BEGIN ENTRIES SUPPLIED
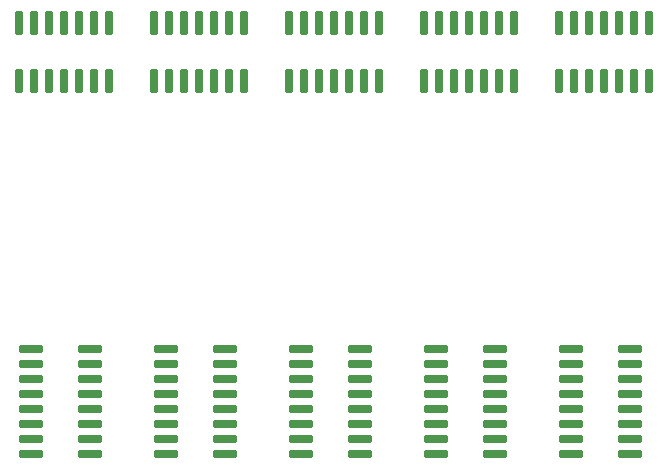
<source format=gtp>
G04 #@! TF.GenerationSoftware,KiCad,Pcbnew,7.0.9*
G04 #@! TF.CreationDate,2023-12-28T16:33:31-08:00*
G04 #@! TF.ProjectId,soic breakouts,736f6963-2062-4726-9561-6b6f7574732e,rev?*
G04 #@! TF.SameCoordinates,Original*
G04 #@! TF.FileFunction,Paste,Top*
G04 #@! TF.FilePolarity,Positive*
%FSLAX46Y46*%
G04 Gerber Fmt 4.6, Leading zero omitted, Abs format (unit mm)*
G04 Created by KiCad (PCBNEW 7.0.9) date 2023-12-28 16:33:31*
%MOMM*%
%LPD*%
G01*
G04 APERTURE LIST*
G04 Aperture macros list*
%AMRoundRect*
0 Rectangle with rounded corners*
0 $1 Rounding radius*
0 $2 $3 $4 $5 $6 $7 $8 $9 X,Y pos of 4 corners*
0 Add a 4 corners polygon primitive as box body*
4,1,4,$2,$3,$4,$5,$6,$7,$8,$9,$2,$3,0*
0 Add four circle primitives for the rounded corners*
1,1,$1+$1,$2,$3*
1,1,$1+$1,$4,$5*
1,1,$1+$1,$6,$7*
1,1,$1+$1,$8,$9*
0 Add four rect primitives between the rounded corners*
20,1,$1+$1,$2,$3,$4,$5,0*
20,1,$1+$1,$4,$5,$6,$7,0*
20,1,$1+$1,$6,$7,$8,$9,0*
20,1,$1+$1,$8,$9,$2,$3,0*%
G04 Aperture macros list end*
%ADD10RoundRect,0.042000X-0.943000X-0.258000X0.943000X-0.258000X0.943000X0.258000X-0.943000X0.258000X0*%
%ADD11RoundRect,0.090000X-0.210000X0.895000X-0.210000X-0.895000X0.210000X-0.895000X0.210000X0.895000X0*%
G04 APERTURE END LIST*
D10*
X138419000Y-60477400D03*
X138419000Y-61747400D03*
X138419000Y-63017400D03*
X138419000Y-64287400D03*
X138419000Y-65557400D03*
X138419000Y-66827400D03*
X138419000Y-68097400D03*
X138419000Y-69367400D03*
X143369000Y-69367400D03*
X143369000Y-68097400D03*
X143369000Y-66827400D03*
X143369000Y-65557400D03*
X143369000Y-64287400D03*
X143369000Y-63017400D03*
X143369000Y-61747400D03*
X143369000Y-60477400D03*
X126989000Y-60477400D03*
X126989000Y-61747400D03*
X126989000Y-63017400D03*
X126989000Y-64287400D03*
X126989000Y-65557400D03*
X126989000Y-66827400D03*
X126989000Y-68097400D03*
X126989000Y-69367400D03*
X131939000Y-69367400D03*
X131939000Y-68097400D03*
X131939000Y-66827400D03*
X131939000Y-65557400D03*
X131939000Y-64287400D03*
X131939000Y-63017400D03*
X131939000Y-61747400D03*
X131939000Y-60477400D03*
X120509000Y-60477400D03*
X120509000Y-61747400D03*
X120509000Y-63017400D03*
X120509000Y-64287400D03*
X120509000Y-65557400D03*
X120509000Y-66827400D03*
X120509000Y-68097400D03*
X120509000Y-69367400D03*
X115559000Y-69367400D03*
X115559000Y-68097400D03*
X115559000Y-66827400D03*
X115559000Y-65557400D03*
X115559000Y-64287400D03*
X115559000Y-63017400D03*
X115559000Y-61747400D03*
X115559000Y-60477400D03*
X104129000Y-60477400D03*
X104129000Y-61747400D03*
X104129000Y-63017400D03*
X104129000Y-64287400D03*
X104129000Y-65557400D03*
X104129000Y-66827400D03*
X104129000Y-68097400D03*
X104129000Y-69367400D03*
X109079000Y-69367400D03*
X109079000Y-68097400D03*
X109079000Y-66827400D03*
X109079000Y-65557400D03*
X109079000Y-64287400D03*
X109079000Y-63017400D03*
X109079000Y-61747400D03*
X109079000Y-60477400D03*
X97649000Y-60477400D03*
X97649000Y-61747400D03*
X97649000Y-63017400D03*
X97649000Y-64287400D03*
X97649000Y-65557400D03*
X97649000Y-66827400D03*
X97649000Y-68097400D03*
X97649000Y-69367400D03*
X92699000Y-69367400D03*
X92699000Y-68097400D03*
X92699000Y-66827400D03*
X92699000Y-65557400D03*
X92699000Y-64287400D03*
X92699000Y-63017400D03*
X92699000Y-61747400D03*
X92699000Y-60477400D03*
D11*
X99328200Y-37781000D03*
X98058200Y-37781000D03*
X96788200Y-37781000D03*
X95518200Y-37781000D03*
X94248200Y-37781000D03*
X92978200Y-37781000D03*
X91708200Y-37781000D03*
X91708200Y-32831000D03*
X92978200Y-32831000D03*
X94248200Y-32831000D03*
X95518200Y-32831000D03*
X96788200Y-32831000D03*
X98058200Y-32831000D03*
X99328200Y-32831000D03*
X145048200Y-37781000D03*
X143778200Y-37781000D03*
X142508200Y-37781000D03*
X141238200Y-37781000D03*
X139968200Y-37781000D03*
X138698200Y-37781000D03*
X137428200Y-37781000D03*
X137428200Y-32831000D03*
X138698200Y-32831000D03*
X139968200Y-32831000D03*
X141238200Y-32831000D03*
X142508200Y-32831000D03*
X143778200Y-32831000D03*
X145048200Y-32831000D03*
X133618200Y-37781000D03*
X132348200Y-37781000D03*
X131078200Y-37781000D03*
X129808200Y-37781000D03*
X128538200Y-37781000D03*
X127268200Y-37781000D03*
X125998200Y-37781000D03*
X125998200Y-32831000D03*
X127268200Y-32831000D03*
X128538200Y-32831000D03*
X129808200Y-32831000D03*
X131078200Y-32831000D03*
X132348200Y-32831000D03*
X133618200Y-32831000D03*
X122188200Y-37781000D03*
X120918200Y-37781000D03*
X119648200Y-37781000D03*
X118378200Y-37781000D03*
X117108200Y-37781000D03*
X115838200Y-37781000D03*
X114568200Y-37781000D03*
X114568200Y-32831000D03*
X115838200Y-32831000D03*
X117108200Y-32831000D03*
X118378200Y-32831000D03*
X119648200Y-32831000D03*
X120918200Y-32831000D03*
X122188200Y-32831000D03*
X110758200Y-37781000D03*
X109488200Y-37781000D03*
X108218200Y-37781000D03*
X106948200Y-37781000D03*
X105678200Y-37781000D03*
X104408200Y-37781000D03*
X103138200Y-37781000D03*
X103138200Y-32831000D03*
X104408200Y-32831000D03*
X105678200Y-32831000D03*
X106948200Y-32831000D03*
X108218200Y-32831000D03*
X109488200Y-32831000D03*
X110758200Y-32831000D03*
M02*

</source>
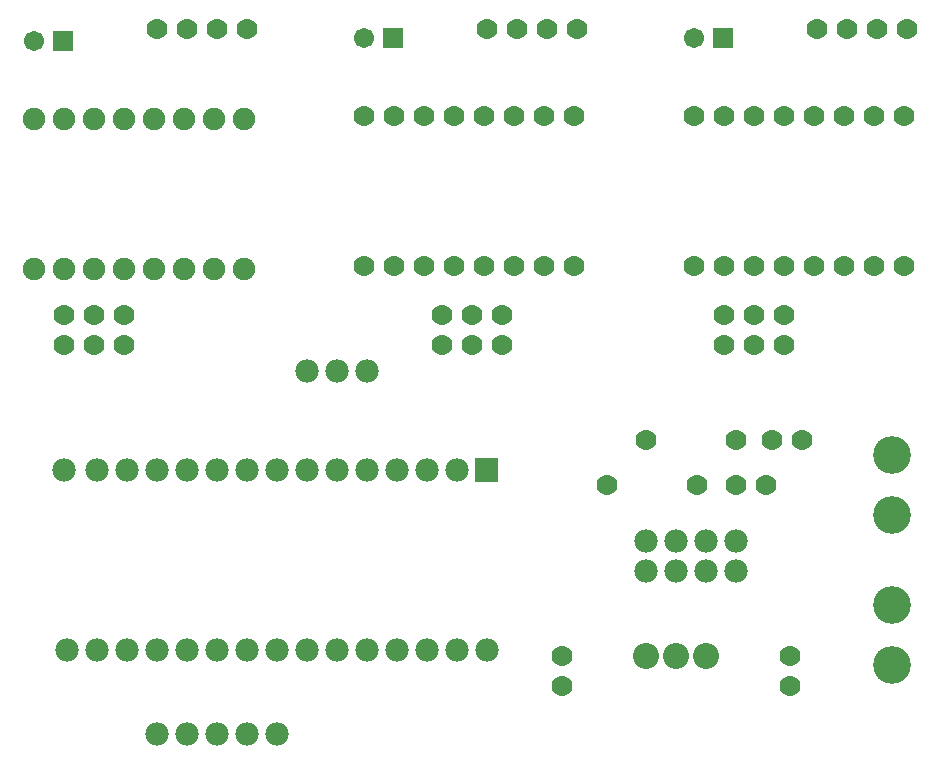
<source format=gbs>
G04 Layer: BottomSolderMaskLayer*
G04 EasyEDA v6.3.22, 2020-02-29T13:15:50--6:00*
G04 7e361a66f70b42a58be88cf598946bd6,aa4253c5fc2745a6ae017adeef99ad3f,10*
G04 Gerber Generator version 0.2*
G04 Scale: 100 percent, Rotated: No, Reflected: No *
G04 Dimensions in millimeters *
G04 leading zeros omitted , absolute positions ,3 integer and 3 decimal *
%FSLAX33Y33*%
%MOMM*%
G90*
G71D02*

%ADD29C,1.773197*%
%ADD30C,1.773199*%
%ADD31C,1.981200*%
%ADD32C,1.903197*%
%ADD34C,1.703197*%
%ADD36C,3.203194*%
%ADD37C,2.203196*%

%LPD*%
G54D29*
G01X73152Y62738D03*
G01X75692Y62738D03*
G01X78232Y62738D03*
G01X80772Y62738D03*
G01X45212Y62738D03*
G01X47752Y62738D03*
G01X50292Y62738D03*
G01X52832Y62738D03*
G54D30*
G01X17272Y62738D03*
G01X19812Y62738D03*
G01X22352Y62738D03*
G54D29*
G01X24892Y62738D03*
G54D30*
G01X9398Y38521D03*
G01X11938Y38521D03*
G01X14478Y38521D03*
G01X9398Y35981D03*
G01X11938Y35981D03*
G01X14478Y35981D03*
G01X41402Y38521D03*
G01X43942Y38521D03*
G01X46482Y38521D03*
G01X41402Y35981D03*
G01X43942Y35981D03*
G01X46482Y35981D03*
G01X65278Y38521D03*
G01X67818Y38521D03*
G01X70358Y38521D03*
G01X65278Y35981D03*
G01X67818Y35981D03*
G01X70358Y35981D03*
G54D31*
G01X27432Y3048D03*
G01X24892Y3048D03*
G01X22352Y3048D03*
G01X19812Y3048D03*
G01X17272Y3048D03*
G01X35052Y33827D03*
G01X32512Y33827D03*
G01X29972Y33827D03*
G01X66294Y16855D03*
G01X63754Y16855D03*
G01X61214Y16855D03*
G01X58674Y16855D03*
G01X66294Y19395D03*
G01X63754Y19395D03*
G01X61214Y19395D03*
G01X58674Y19395D03*
G54D30*
G01X66294Y24130D03*
G01X68834Y24130D03*
G01X69342Y27940D03*
G01X71882Y27940D03*
G01X51562Y9652D03*
G01X51562Y7112D03*
G01X70866Y9652D03*
G01X70866Y7112D03*
G54D32*
G01X11938Y55118D03*
G01X9398Y55118D03*
G01X6858Y55118D03*
G01X14478Y55118D03*
G01X17018Y55118D03*
G01X19558Y55118D03*
G01X22098Y55118D03*
G01X24638Y55118D03*
G01X24638Y42418D03*
G01X22098Y42418D03*
G01X19558Y42418D03*
G01X17018Y42418D03*
G01X14478Y42418D03*
G01X11938Y42418D03*
G01X9398Y42418D03*
G01X6858Y42418D03*
G36*
G01X44221Y24409D02*
G01X44221Y26390D01*
G01X46202Y26390D01*
G01X46202Y24409D01*
G01X44221Y24409D01*
G37*
G54D31*
G01X42672Y25400D03*
G01X40132Y25400D03*
G01X37592Y25400D03*
G01X35052Y25400D03*
G01X32512Y25400D03*
G01X29972Y25400D03*
G01X27432Y25400D03*
G01X24892Y25400D03*
G01X22352Y25400D03*
G01X19812Y25400D03*
G01X17272Y25400D03*
G01X14732Y25400D03*
G01X12192Y25400D03*
G01X9398Y25400D03*
G01X45212Y10160D03*
G01X42672Y10160D03*
G01X40132Y10160D03*
G01X37592Y10160D03*
G01X35052Y10160D03*
G01X32512Y10160D03*
G01X29972Y10160D03*
G01X27432Y10160D03*
G01X24892Y10160D03*
G01X22352Y10160D03*
G01X19812Y10160D03*
G01X17272Y10160D03*
G01X14732Y10160D03*
G01X12192Y10160D03*
G01X9652Y10160D03*
G54D34*
G01X6858Y61722D03*
G36*
G01X8506Y60871D02*
G01X8506Y62572D01*
G01X10208Y62572D01*
G01X10208Y60871D01*
G01X8506Y60871D01*
G37*
G54D30*
G01X39878Y55372D03*
G01X37338Y55372D03*
G01X34798Y55372D03*
G01X42418Y55372D03*
G01X44958Y55372D03*
G01X47498Y55372D03*
G01X50038Y55372D03*
G01X52578Y55372D03*
G01X52578Y42672D03*
G01X50038Y42672D03*
G01X47498Y42672D03*
G01X44958Y42672D03*
G01X42418Y42672D03*
G01X39878Y42672D03*
G01X37338Y42672D03*
G01X34798Y42672D03*
G54D34*
G01X34798Y61976D03*
G36*
G01X36446Y61125D02*
G01X36446Y62826D01*
G01X38148Y62826D01*
G01X38148Y61125D01*
G01X36446Y61125D01*
G37*
G54D30*
G01X67818Y55372D03*
G01X65278Y55372D03*
G01X62738Y55372D03*
G01X70358Y55372D03*
G01X72898Y55372D03*
G01X75438Y55372D03*
G01X77978Y55372D03*
G01X80518Y55372D03*
G01X80518Y42672D03*
G01X77978Y42672D03*
G01X75438Y42672D03*
G01X72898Y42672D03*
G01X70358Y42672D03*
G01X67818Y42672D03*
G01X65278Y42672D03*
G01X62738Y42672D03*
G54D34*
G01X62738Y61976D03*
G36*
G01X64386Y61125D02*
G01X64386Y62826D01*
G01X66088Y62826D01*
G01X66088Y61125D01*
G01X64386Y61125D01*
G37*
G54D36*
G01X79502Y13970D03*
G01X79502Y8890D03*
G54D37*
G01X63754Y9652D03*
G01X61214Y9652D03*
G01X58674Y9652D03*
G54D30*
G01X58674Y27940D03*
G01X66294Y27940D03*
G01X55372Y24130D03*
G01X62992Y24130D03*
G54D36*
G01X79502Y26670D03*
G01X79502Y21590D03*
M00*
M02*

</source>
END ENTRIES SUPPLIED
# [EXERCISE REQUIREMENTS]
For every line in the listing above that mentions the word "format", make a copy.

# [REPLY]
<source format=gtp>
G04 Gerber Fmt 4.6, Leading zero omitted, Abs format (unit mm)*
<source format=gbs>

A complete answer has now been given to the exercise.